In the study area, fish eggs were observed mostly in the very early stages of development. This is mainly due to the extremely high mortality of fish eggs, as the early stages of fish development are exposed to many factors that threaten their survival (Köster et al. 2003) – they may be consumed by other species (Bailey & Houde 1989) or may not develop as a result of inappropriate environmental conditions (Voss et al. 2006). Therefore, many fish species produce several thousand eggs during spawning to increase their chance of survival. In the case of 75 cm long cod from the Baltic Sea, the average number of eggs produced is 3660000, which is 100% more than eggs produced in the North Sea (Schopka 1971). Botros (1962) and Schopka (1971) observed a correlation between the length and weight of females and the number of eggs. It was also shown that younger fish are more productive (Schopka 1971).
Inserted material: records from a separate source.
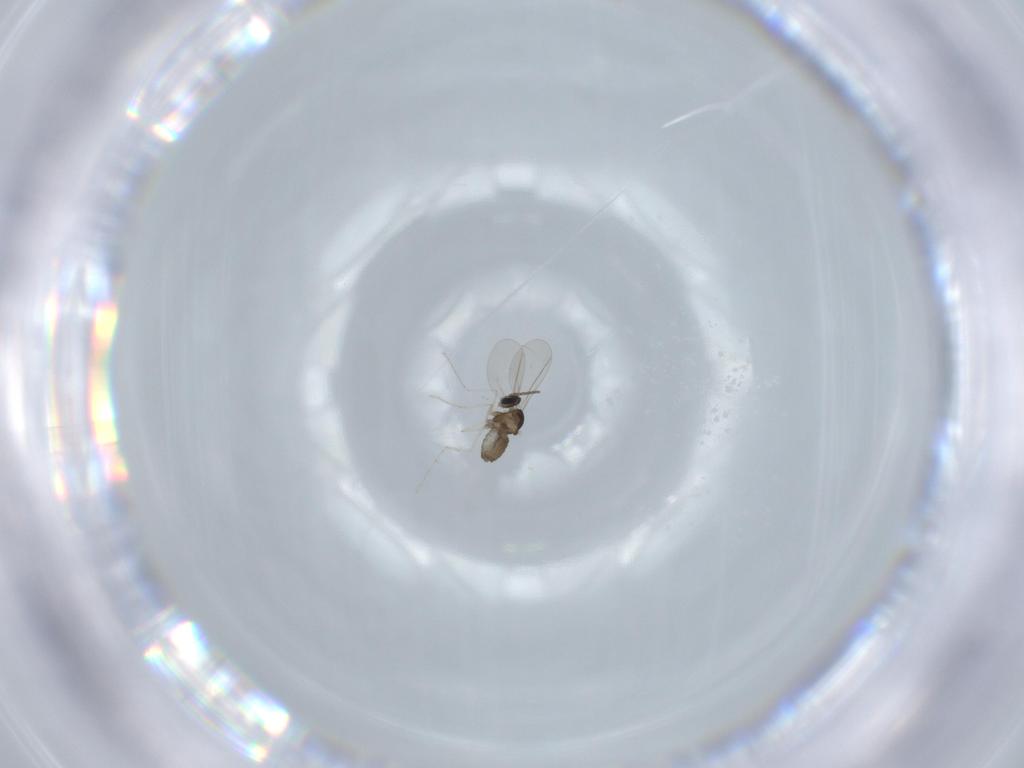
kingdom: Animalia
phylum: Arthropoda
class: Insecta
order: Diptera
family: Cecidomyiidae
The low number of collected fish larvae can largely be explained by the sampling method, because the plankton nets used (low speed vertical net with a small opening and 100 μm mesh size) are typical sampling gear for collecting zooplankton but not for more mobile organisms. Fish larvae are usually sampled using nets with a mesh size of 300–500 μm towed at much higher speeds to reduce net avoidance.
The diameters of sprat eggs in stage I are within the ranges reported in the existing literature. Horbowa and Fey (2013) provided diameter ranges from 1.23 to 1.58 mm for sprat in the Baltic Sea, while in our surveys the range was 1.20–1.60 mm. Russel (1976) and Munk & Nielsen (2005) described the size range from 0.8 to 1.3 mm in the North Sea. This difference in egg size diameter observed between the North Sea and the Baltic Sea is mainly caused by different salinity ranges. To achieve neutral buoyancy in the Baltic Sea conditions, pelagic eggs need to be much larger in diameter.
In general, the size and species structure as well as the distribution of very early stages of fish development are affected by interrelated factors such as the survival of fish eggs and larvae, spawning season, salinity and temperature as well as currents. In the Baltic Sea, it is particularly important to observe environmental changes as well as the abundance and distribution of ichthyoplankton to be able to estimate their potential contribution to stock recruitment.